To operate effectively in complex environments learning agents require the ability to form useful abstractions, that is, the ability to selectively ignore irrelevant details. Stated in general terms this is a very difficult problem. Much of the work in this field is specialized to specific modeling paradigms or classes of problems. In this thesis we introduce an abstraction framework for Markov decision processes (MDPs) based on homomorphisms relating MDPs. We build on classical finite-state automata literature and develop a minimization framework for MDPs that can exploit structure and symmetries to derive smaller equivalent models of the problem. Since employing homomorphisms for minimization requires that the resulting abstractions be exact, we introduce approximate and partial homomorphisms and develop bounds for the loss that results from employing relaxed abstraction criteria.
Our MDP minimization results can be readily employed by reinforcement learning (RL) methods for forming abstractions. We extend our abstraction approach to hierarchical RL, specifically using the options framework. We introduce relativized options, a generalization of Markov sub-goal options, that allow us to define options without an absolute frame of reference. We introduce an extension to the options framework, based on relativized options, that allows us to learn simultaneously at multiple levels of the hierarchy and also employ hierarchy-specific abstractions. We provide certain theoretical guarantees regarding the performance of hierarchical systems that employ approximate abstraction. We empirically demonstrate the utility of relativized options in several test-beds.

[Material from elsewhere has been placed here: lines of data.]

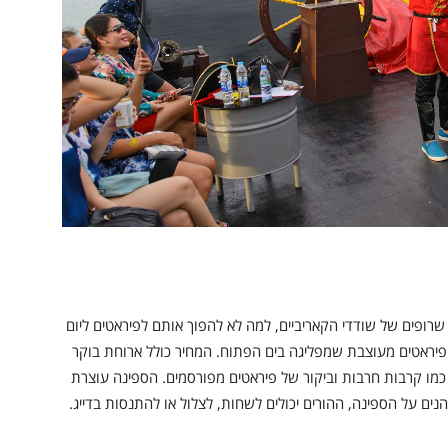
רופים של שודדי הקאריביים, למה לא להפוך אותם לפיראטים ליום
ראטים מעוצבת שמפליגה בים הפתוח. המחיר כולל ארוחת בוקר
 כמו קרבות חרבות וביקור של פיראטים מפורסמים. הספינה עוצרת
הנים על הספינה, ההורים יכולים לשחות, לצלול או להתנסות בדייג.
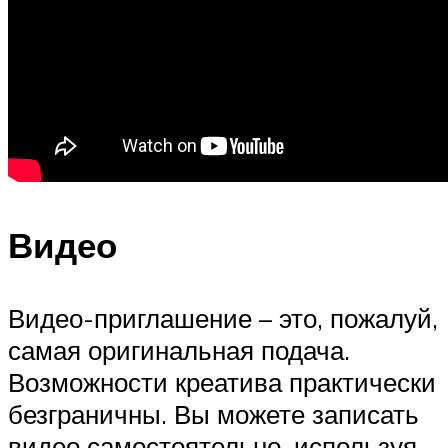
Видео
Видео-приглашение – это, пожалуй,
самая оригинальная подача.
Возможности креатива практически
безграничны. Вы можете записать
видео самостоятельно, используя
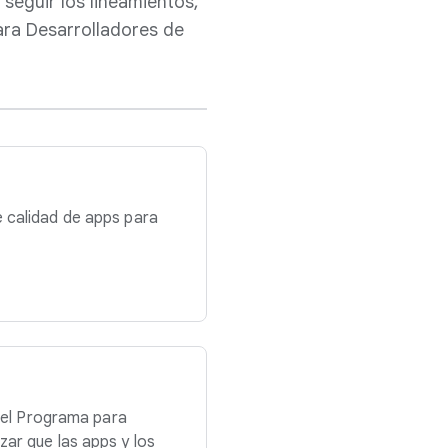
seguir los lineamientos,
para Desarrolladores de
 calidad de apps para
 del Programa para
ar que las apps y los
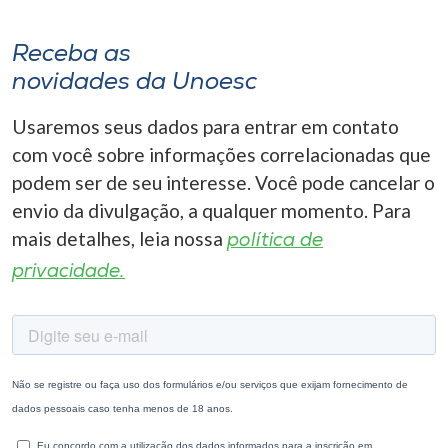
Receba as
novidades da Unoesc
Usaremos seus dados para entrar em contato
com você sobre informações correlacionadas que
podem ser de seu interesse. Você pode cancelar o
envio da divulgação, a qualquer momento. Para
mais detalhes, leia nossa
política de
privacidade.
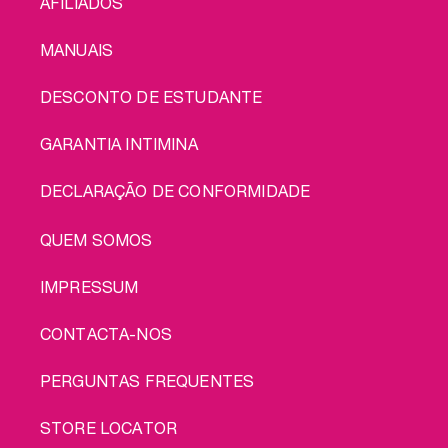
AFILIADOS
MANUAIS
DESCONTO DE ESTUDANTE
GARANTIA INTIMINA
DECLARAÇÃO DE CONFORMIDADE
LEGAL
QUEM SOMOS
IMPRESSUM
CONTACTA-NOS
PERGUNTAS FREQUENTES
STORE LOCATOR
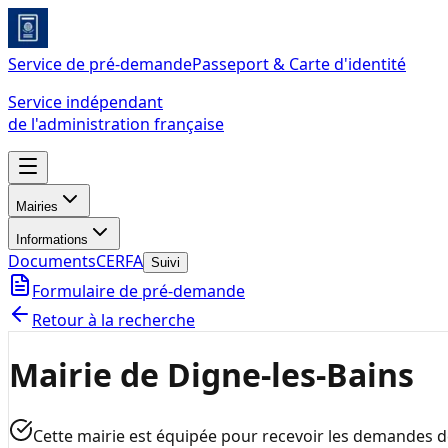
Service de pré-demande
Passeport & Carte d'identité
Service indépendant
de l'administration française
Mairies
Informations
Documents
CERFA
Suivi
Formulaire de pré-demande
Retour à la recherche
Mairie de Digne-les-Bains
Cette mairie est équipée pour recevoir les demandes 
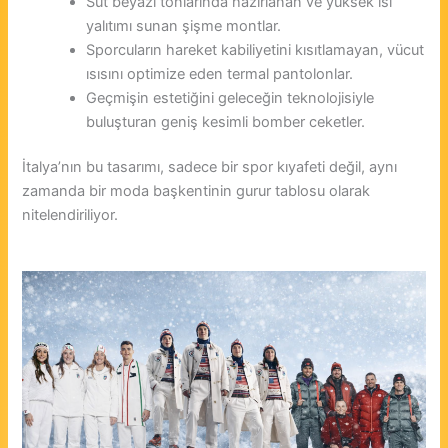
Süt beyazı tonlarında hazırlanan ve yüksek ısı
yalıtımı sunan şişme montlar.
Sporcuların hareket kabiliyetini kısıtlamayan, vücut
ısısını optimize eden termal pantolonlar.
Geçmişin estetiğini geleceğin teknolojisiyle
buluşturan geniş kesimli bomber ceketler.
İtalya’nın bu tasarımı, sadece bir spor kıyafeti değil, aynı
zamanda bir moda başkentinin gurur tablosu olarak
nitelendiriliyor.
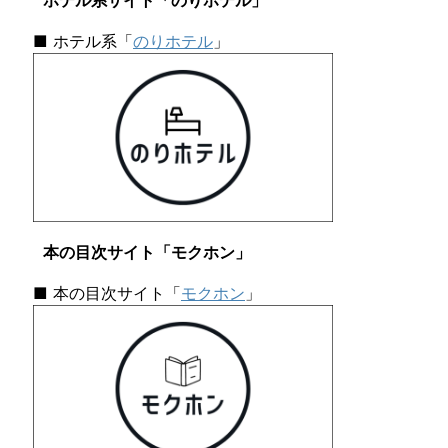
ホテル系サイト「のりホテル」
■ ホテル系「
のりホテル
」
本の目次サイト「モクホン」
■ 本の目次サイト「
モクホン
」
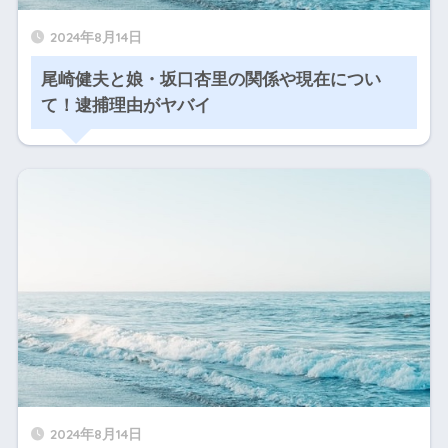
2024年8月14日
尾崎健夫と娘・坂口杏里の関係や現在につい
て！逮捕理由がヤバイ
2024年8月14日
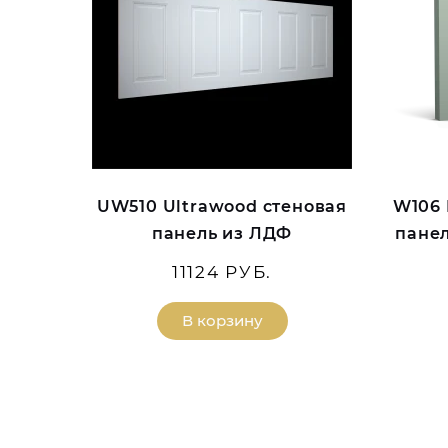
UW510 Ultrawood стеновая
W106 
панель из ЛДФ
панел
11124 РУБ.
В корзину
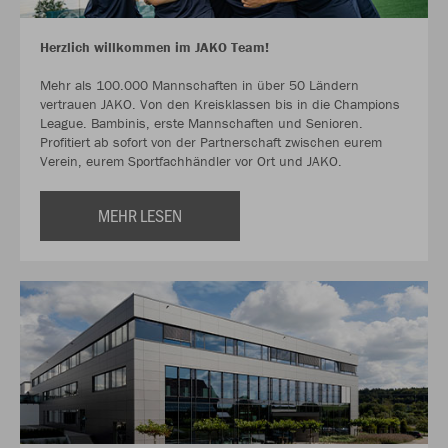
Herzlich willkommen im JAKO Team!
Mehr als 100.000 Mannschaften in über 50 Ländern
vertrauen JAKO. Von den Kreisklassen bis in die Champions
League. Bambinis, erste Mannschaften und Senioren.
Profitiert ab sofort von der Partnerschaft zwischen eurem
Verein, eurem Sportfachhändler vor Ort und JAKO.
MEHR LESEN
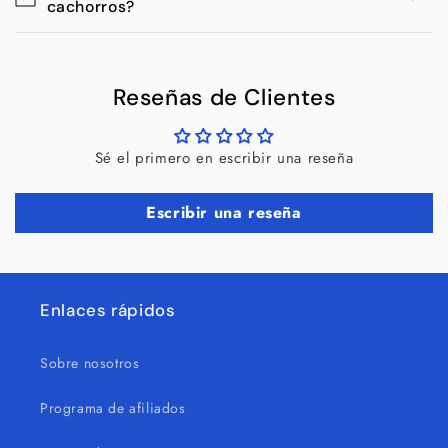
cachorros?
Reseñas de Clientes
Sé el primero en escribir una reseña
Escribir una reseña
Enlaces rápidos
Sobre nosotros
Programa de afiliados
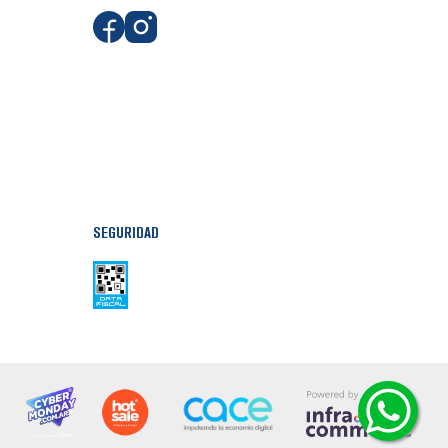
SEGURIDAD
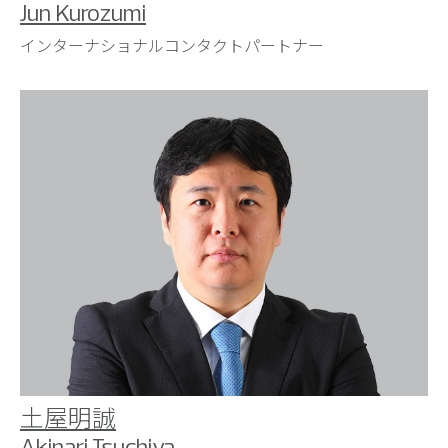
Jun Kurozumi
インターナショナルコンタクトパートナー
土屋明誠
Akinari Tsuchiya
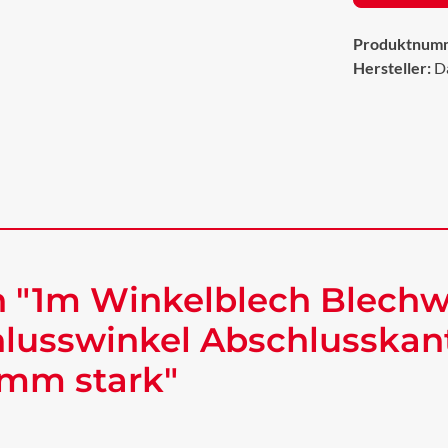
Produktnum
Hersteller:
D
 "1m Winkelblech Blechw
lusswinkel Abschlusskan
 mm stark"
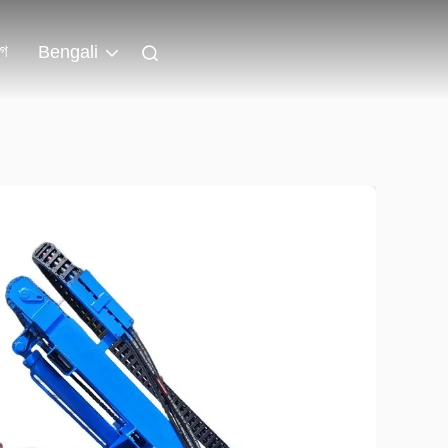
লগ
Bengali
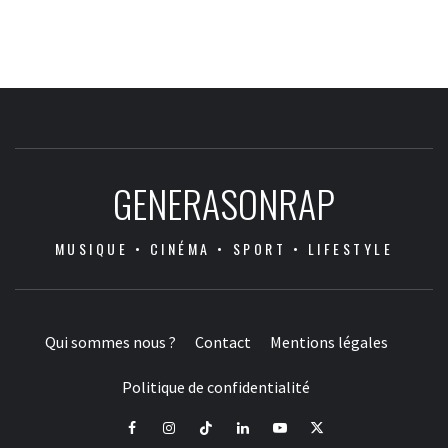
GENERASONRAP
MUSIQUE • CINÉMA • SPORT • LIFESTYLE
Qui sommes nous ?
Contact
Mentions légales
Politique de confidentialité
Facebook
Instagram
Tiktok
LinkedIn
Youtube
X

Relativized options can also be interpreted as behavioral schemas. We demonstrate that such schemas can be profitably employed in a hierarchical RL setting. We also develop algorithms that learn the appropriate parameter binding to a given schema. We empirically demonstrate the validity and utility of these algorithms. Relativized options allow us to model certain aspects of deictic or indexical representations. We develop a modification of our parameter binding algorithm suited to hierarchical RL architectures that employ deictic representations.